Wie im Fluge

Fokus/Laser

Die Gehäuse für Lithium-Ionen-Akkumulatoren müssen absolut dicht, also porenfrei sein. Fügetechnologie der Wahl ist das Laser-Remote-Schweißen. Die Ansprüche an die Prozesstechnik und die Positionsgenauigkeit sind enorm.

02. Oktober 2018
© Blackbird
Bild 1: Wie im Fluge (© Blackbird)

Der Wandel vom Verbrennungsmotor hin zu Hybrid- und Elektro-Autos stellt für die Automobilindustrie eine anhaltende Revolution dar, wobei die stark steigenden Verkaufszahlen von Elektro- und Hybrid-Fahrzeugen die Hersteller vor neue Herausforderungen stellen.

Ausbau der Fabrikkapazitäten, Optimierung der Fertigungstechnik

Als stärkster Wachstumsmarkt ist hier insbesondere China zu nennen. Eine große Herausforderung besteht im Aufbau von Kapazitäten für die Fertigung von Batteriemodulen, denn neben der Schaffung entsprechender Fabrikationskapazitäten müssen auch die Fertigungstechnologien optimiert werden. In den letzten Jahren hat sich gezeigt, dass es in der Fertigung von Batterien verschiedene Einsatzgebiete für das Laser-Remote-Schweißen gibt. Exemplarisch sind hier das Verschließen von Zellen, die Zellkontaktierung (Busbar) sowie das Schweißen des Zugankers zu nennen.

Darüber hinaus kann das Remote-Laser-Schweißen auch bei der Fertigung von Elektromotoren, zum Beispiel für das Verschweißen von Hairpins (Kupferdrahtenden) genutzt werden. Generell stellen diese Prozesse hohe Anforderungen an die Prozesstechnik und an die Genauigkeit der Positionierung, so dass in vielen Fällen eine automatische Positionserkennung und -korrektur notwendig wird. Die Blackbird Robotersysteme GmbH bietet hierfür mit dem Scannervisionsystem (SVS) eine entsprechende kamerabasierende Lösung.

Die Erfahrungen der letzten Jahre sowie zahlreiches Kundenfeedback ist nun in die Neuentwicklung des Blackbird-Scavis-Systems als Nachfolgers des bekannten SVS geflossen. Hierbei hat Blackbird das Hauptaugenmerk insbesondere darauf gelegt, eine robuste, kostengünstige Lösung für das industrielle Umfeld zu schaffen, das sich insbesondere durch hohe Flexibilität und einem Easy-to-use-Ansatz auszeichnet. 

Hardwareseitig kann die Kamera wahlweise an den nachgeführten, oberen Kameraport oder an den unfokussierten Kameraport des 3D-Scanners Intelliweld sowie auch an den Intelliscan FT angeschlossen werden. Zur Bildaufnahme kann nach einmaliger Kalibrierung das gesamte Bildfeld benutzt werden. Im Falle der Anbindung an den nachgeführten Kameraport eines Intelliweld-Scanners ist das Scavis-System nach der Kalibrierung von drei Ebenen im kompletten 3D-Bildvolumen nutzbar.
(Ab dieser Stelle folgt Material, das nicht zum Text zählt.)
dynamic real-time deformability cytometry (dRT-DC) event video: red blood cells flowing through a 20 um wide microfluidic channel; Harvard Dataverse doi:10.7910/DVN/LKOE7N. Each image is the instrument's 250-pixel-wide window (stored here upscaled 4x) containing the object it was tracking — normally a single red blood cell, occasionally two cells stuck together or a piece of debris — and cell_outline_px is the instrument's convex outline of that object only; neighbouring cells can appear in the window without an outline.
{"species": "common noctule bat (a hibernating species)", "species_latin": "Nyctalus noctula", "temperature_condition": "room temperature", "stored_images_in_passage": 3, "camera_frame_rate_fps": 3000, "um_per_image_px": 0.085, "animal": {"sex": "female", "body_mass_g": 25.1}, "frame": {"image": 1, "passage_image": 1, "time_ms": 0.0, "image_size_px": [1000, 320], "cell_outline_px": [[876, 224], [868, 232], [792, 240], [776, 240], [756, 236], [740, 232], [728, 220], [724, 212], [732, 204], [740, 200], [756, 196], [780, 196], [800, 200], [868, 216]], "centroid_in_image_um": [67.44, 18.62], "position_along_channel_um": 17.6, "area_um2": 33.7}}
Alternativ ist auch ein Einsatz unabhängig vom Scanner denkbar.

Umfassende Software

Die Software ist in Blackbirds RSU8-Software zur Steuerung des Schweißscanners integriert. Die zur Ansteuerung der Kamera und der Beleuchtung eingesetzte Hardware wird als 19-Einschub in der SCU-3 installiert. Das Softwarepaket umfasst neben einer Kalibrierroutine eine Vielzahl an Werkzeugen zur Auswertung der aufgenommenen Bilder. Neben Funktionen zum Vermessen und zur Positionsbestimmung von Kreisen und Rechtecken können beliebige Strukturen auch über einen modellbasierenden Suchalgorithmus (Shaped-based Matching) gefunden werden. 

Neben diesen grundlegenden Funktionen bietet das neue Scavis-System auch die Möglichkeit zum Einlesen und Auswerten von QR- und anderen Data-Matrix-Codes und eine Klassifizierungsfunktion, mit der zum Beispiel festgestellt werden kann, ob das korrekte Bauteil eingelegt ist. Abgerundet wird der Funktionsumfang durch verschiedene Möglichkeiten zur Steuerung des Programmflusses.

Hierbei können auch speziell für einen Kunden angepasste Lösungen angeboten werden. Mit dem Scavis-System bietet Blackbird somit ein für Schweißaufgaben optimiertes Komplettsystem zur Positionsbestimmung und Bildverarbeitung, das sich nahtlos in die etablierte Blackbird-Programmierumgebung einfügt.